Re: DIP1028 - Rationale for accepting as is
On Sunday, 24 May 2020 at 14:39:50 UTC, Arine wrote: [...] It'd be no different than passing the pointer into @safe code as a parameter from @system code. Ultimately the error occurs in @system code and directly as a result of @system code. It is undefined behavior as well. No amount of safe code can save you from that. I think you're arguing against a point that wasn't made. I'm not saying that there's anything fundamentally unsound about an @system static constructor. As you say, it's the same any other @system function. I'm just saying that it's another thing you have to check when you want to verify that a program is actually safe. [...] Then that is definitely a bug if that's the case. Someone should probably make a bug report, Walter? If you are still using @system with @safe, then that would still be somewhere you have to look for not memory safe code. @trusted should just mean that someone verified it. @system then would mean no one's verified it to be safe, that doesn't mean you don't have to check it. @system does indicate that you don't have to check a function. But its trumped by other indicators: * @system entry points (`main`, static constructors, static initializers) - have to check those. * Foreign prototypes (`extern (C)` and friends) - have to check those, whether they're @system or @safe or @trusted. * @system functions that are being called by @trusted ones - have to check those. But I would say that's part of verifying @trusted functions. Other than that (and maybe other special cases that I've missed), you can safely ignore @system functions, because your @safe program cannot possibly be calling them.

************

Work to do =>
Render this sentence from the DIP1028 forum post in Spanish: "Ultimately the error occurs in @system code and directly as a result of @system code."

Extracted entries =>

************

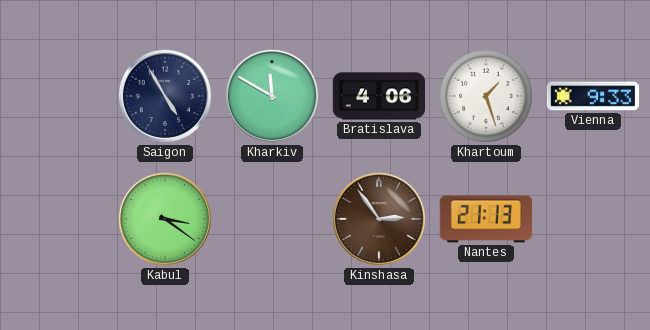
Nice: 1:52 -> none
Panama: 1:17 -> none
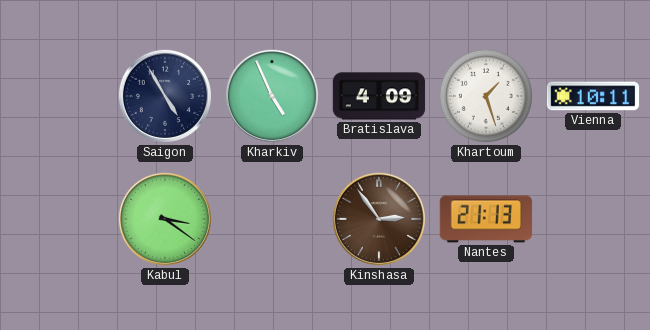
Kharkiv: 11:50 -> 4:56
Bratislava: 4:06 -> 4:09
Vienna: 9:33 -> 10:11
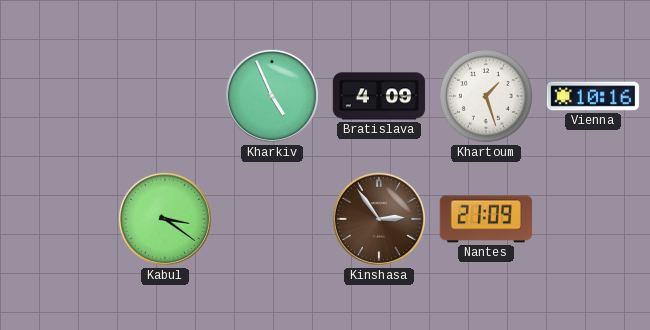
Saigon: 4:55 -> none
Vienna: 10:11 -> 10:16
Nantes: 21:13 -> 21:09
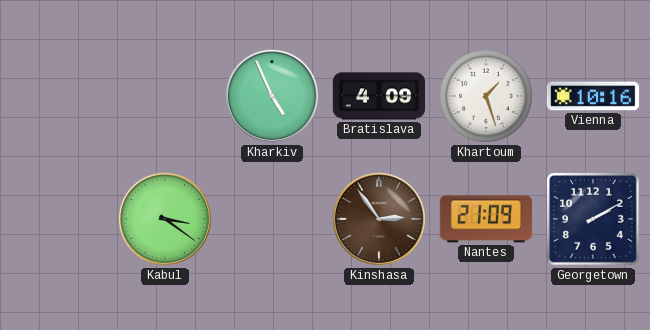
Georgetown: none -> 2:10
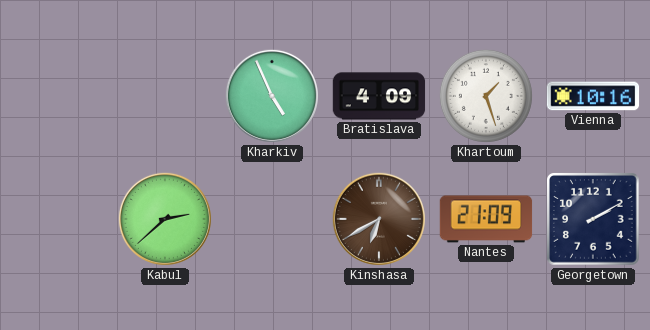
Kabul: 3:21 -> 2:38
Kinshasa: 2:54 -> 6:40
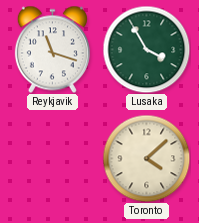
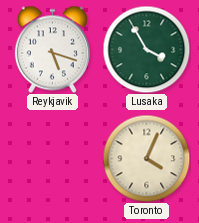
Reykjavik: 11:18 -> 5:18
Toronto: 4:08 -> 4:04
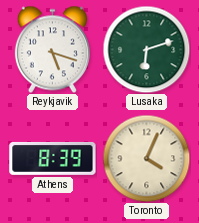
Lusaka: 3:55 -> 6:12
Athens: none -> 8:39
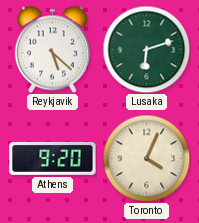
Reykjavik: 5:18 -> 5:22
Athens: 8:39 -> 9:20
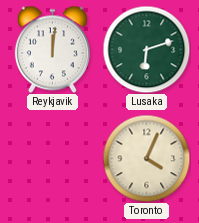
Reykjavik: 5:22 -> 12:01
Athens: 9:20 -> none
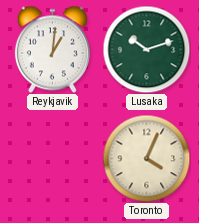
Reykjavik: 12:01 -> 1:01
Lusaka: 6:12 -> 10:12
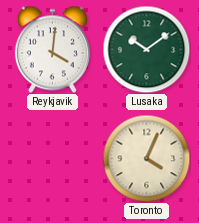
Reykjavik: 1:01 -> 4:01
Lusaka: 10:12 -> 10:09
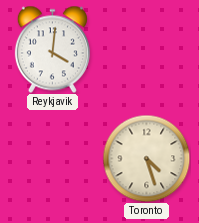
Lusaka: 10:09 -> none
Toronto: 4:04 -> 4:27
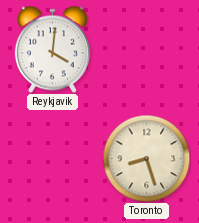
Toronto: 4:27 -> 8:27
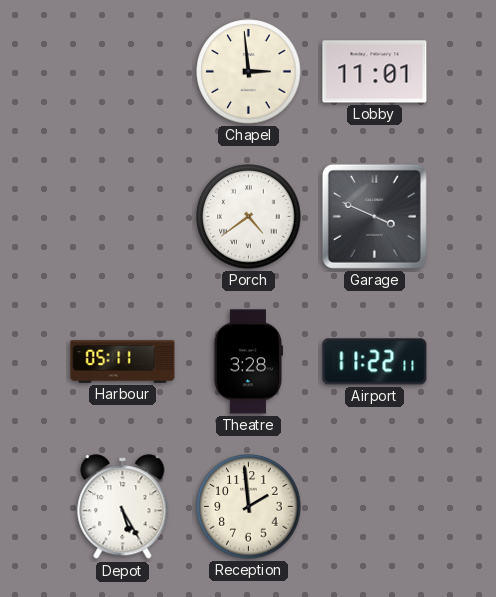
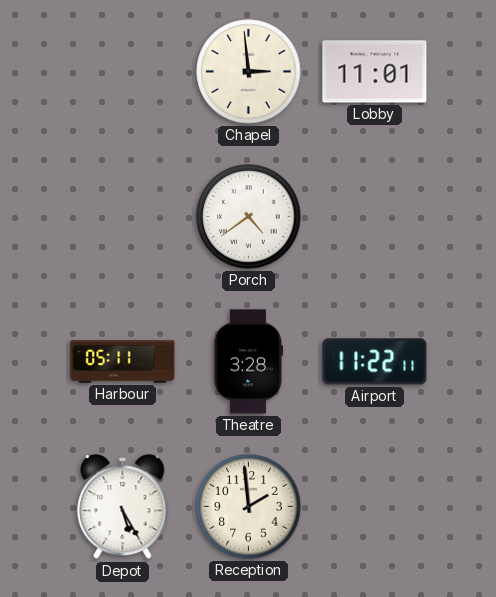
Garage: 3:49 -> none
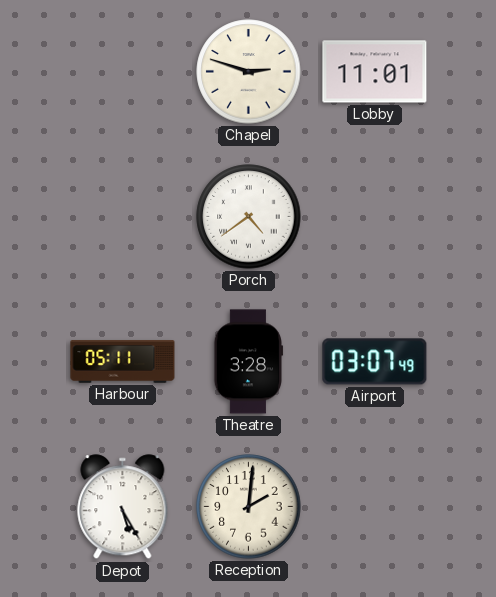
Chapel: 2:59 -> 2:48
Airport: 11:22 -> 03:07
Reception: 1:59 -> 2:01
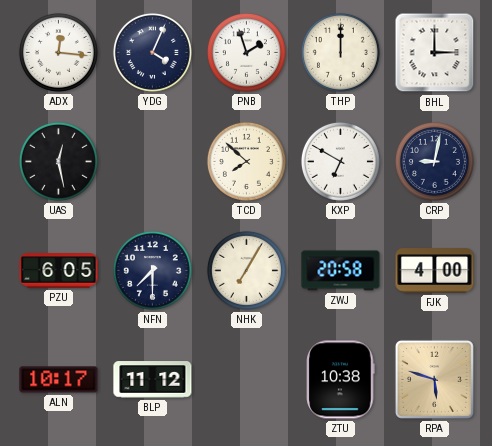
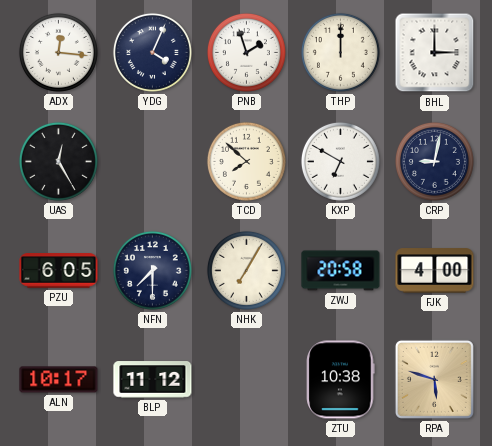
UAS: 12:28 -> 12:25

************

Solution =>
En última instancia, el error ocurre en código @system y como resultado directo del código @system.